From closing meeting to certificate receipt, the typical timeline for an organization with only minor NCs is 4–8 weeks. Organizations with major NCs should expect 8–16 weeks depending on the complexity of remediation required.
| Bitlion post-audit support: Bitlion's platform tracks Stage 2 findings directly as corrective action records, linking each finding to the relevant control and clause in the ISMS. Evidence of NC resolution is uploaded against the corrective action record and submitted to the CB through the platform's supplier communication module. The timeline from finding to closure is tracked automatically, with notifications when response deadlines approach. |
The Certificate: What It Says and What It Means
The ISO 27001:2022 certificate, when issued, states: the organization's name, the certified scope (exactly as defined in the ISMS scope statement), the standard and version (ISO/IEC 27001:2022), the certification body's name and accreditation details, the initial certification date, the expiry date, and the certificate number. Verify all of these fields before distributing the certificate.

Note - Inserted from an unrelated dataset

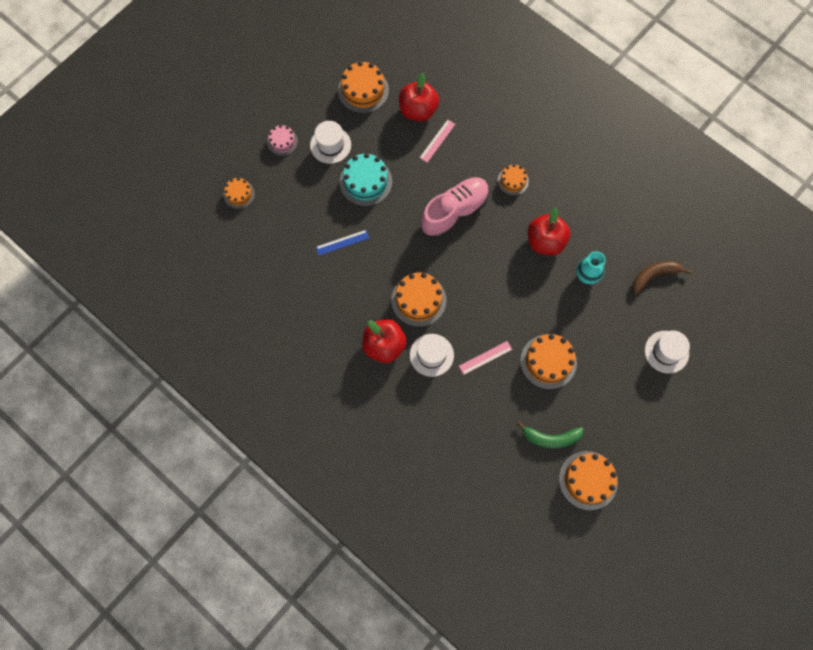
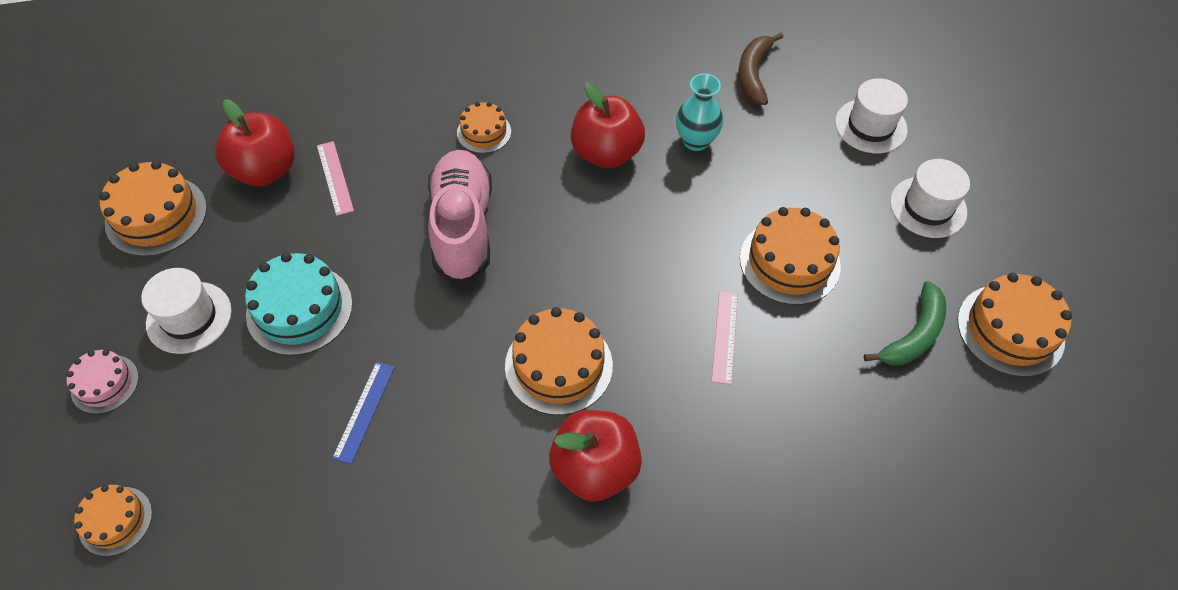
camera: 55 degrees left, 15 degrees down
white hat [410,334,454,377] -> white hat moved to [890,159,970,238]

What the certificate means: it is a statement from an accredited, independent third party that, at the time of the audit, your ISMS met the requirements of ISO 27001:2022 within the certified scope. It is not a guarantee that no security incidents will occur. It is not a statement that every security control in the world is in place. It is a credible, internationally recognized attestation that your information security management approach is structured, documented, risk-driven, and independently verified.
Use the certificate appropriately — in client questionnaires, procurement responses, regulatory submissions, and marketing materials — with the scope statement context. A certificate that covers your core payment platform should not be cited as evidence that your entire organization meets ISO 27001 standards if the ISMS scope does not include the entire organization.